Segment Open
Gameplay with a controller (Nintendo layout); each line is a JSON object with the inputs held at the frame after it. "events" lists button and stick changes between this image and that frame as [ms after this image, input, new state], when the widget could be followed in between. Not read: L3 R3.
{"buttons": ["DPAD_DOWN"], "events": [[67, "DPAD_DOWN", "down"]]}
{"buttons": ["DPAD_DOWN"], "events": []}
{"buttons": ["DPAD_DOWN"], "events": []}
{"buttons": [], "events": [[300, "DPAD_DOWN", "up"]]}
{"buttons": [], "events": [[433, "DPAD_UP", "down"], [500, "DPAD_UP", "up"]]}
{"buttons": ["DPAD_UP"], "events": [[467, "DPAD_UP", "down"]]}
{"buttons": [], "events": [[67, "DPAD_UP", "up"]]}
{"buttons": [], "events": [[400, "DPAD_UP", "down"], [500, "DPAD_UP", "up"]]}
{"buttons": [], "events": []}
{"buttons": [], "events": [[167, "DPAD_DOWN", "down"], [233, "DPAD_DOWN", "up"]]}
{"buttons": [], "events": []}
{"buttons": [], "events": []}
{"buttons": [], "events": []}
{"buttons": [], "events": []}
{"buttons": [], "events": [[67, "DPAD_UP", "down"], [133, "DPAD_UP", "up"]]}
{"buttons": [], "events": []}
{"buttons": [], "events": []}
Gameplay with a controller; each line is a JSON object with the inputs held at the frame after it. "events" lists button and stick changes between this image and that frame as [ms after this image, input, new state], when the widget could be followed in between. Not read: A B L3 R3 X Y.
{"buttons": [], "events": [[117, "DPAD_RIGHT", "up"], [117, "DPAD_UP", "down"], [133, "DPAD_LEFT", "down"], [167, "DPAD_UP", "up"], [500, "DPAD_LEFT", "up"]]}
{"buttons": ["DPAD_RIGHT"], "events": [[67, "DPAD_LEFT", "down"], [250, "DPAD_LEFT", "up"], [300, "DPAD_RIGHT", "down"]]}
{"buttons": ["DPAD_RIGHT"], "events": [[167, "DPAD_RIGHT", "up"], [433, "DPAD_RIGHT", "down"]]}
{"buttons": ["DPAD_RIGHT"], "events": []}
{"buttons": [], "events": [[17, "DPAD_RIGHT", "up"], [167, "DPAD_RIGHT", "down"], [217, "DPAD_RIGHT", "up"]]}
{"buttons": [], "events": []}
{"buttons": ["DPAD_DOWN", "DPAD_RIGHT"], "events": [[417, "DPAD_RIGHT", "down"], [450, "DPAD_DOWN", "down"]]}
Segment Closed
§ EXERCISE
Would you output the material above once more, exactly as given?

§ EXERCISE SOLUTION
Gameplay with a controller (Nintendo layout); each line is a JSON object with the inputs held at the frame after it. "events" lists button and stick changes between this image and that frame as [ms after this image, input, new state], when the widget could be followed in between. Not read: L3 R3.
{"buttons": ["DPAD_DOWN"], "events": [[67, "DPAD_DOWN", "down"]]}
{"buttons": ["DPAD_DOWN"], "events": []}
{"buttons": ["DPAD_DOWN"], "events": []}
{"buttons": [], "events": [[300, "DPAD_DOWN", "up"]]}
{"buttons": [], "events": [[433, "DPAD_UP", "down"], [500, "DPAD_UP", "up"]]}
{"buttons": ["DPAD_UP"], "events": [[467, "DPAD_UP", "down"]]}
{"buttons": [], "events": [[67, "DPAD_UP", "up"]]}
{"buttons": [], "events": [[400, "DPAD_UP", "down"], [500, "DPAD_UP", "up"]]}
{"buttons": [], "events": []}
{"buttons": [], "events": [[167, "DPAD_DOWN", "down"], [233, "DPAD_DOWN", "up"]]}
{"buttons": [], "events": []}
{"buttons": [], "events": []}
{"buttons": [], "events": []}
{"buttons": [], "events": []}
{"buttons": [], "events": [[67, "DPAD_UP", "down"], [133, "DPAD_UP", "up"]]}
{"buttons": [], "events": []}
{"buttons": [], "events": []}
Gameplay with a controller; each line is a JSON object with the inputs held at the frame after it. "events" lists button and stick changes between this image and that frame as [ms after this image, input, new state], when the widget could be followed in between. Not read: A B L3 R3 X Y.
{"buttons": [], "events": [[117, "DPAD_RIGHT", "up"], [117, "DPAD_UP", "down"], [133, "DPAD_LEFT", "down"], [167, "DPAD_UP", "up"], [500, "DPAD_LEFT", "up"]]}
{"buttons": ["DPAD_RIGHT"], "events": [[67, "DPAD_LEFT", "down"], [250, "DPAD_LEFT", "up"], [300, "DPAD_RIGHT", "down"]]}
{"buttons": ["DPAD_RIGHT"], "events": [[167, "DPAD_RIGHT", "up"], [433, "DPAD_RIGHT", "down"]]}
{"buttons": ["DPAD_RIGHT"], "events": []}
{"buttons": [], "events": [[17, "DPAD_RIGHT", "up"], [167, "DPAD_RIGHT", "down"], [217, "DPAD_RIGHT", "up"]]}
{"buttons": [], "events": []}
{"buttons": ["DPAD_DOWN", "DPAD_RIGHT"], "events": [[417, "DPAD_RIGHT", "down"], [450, "DPAD_DOWN", "down"]]}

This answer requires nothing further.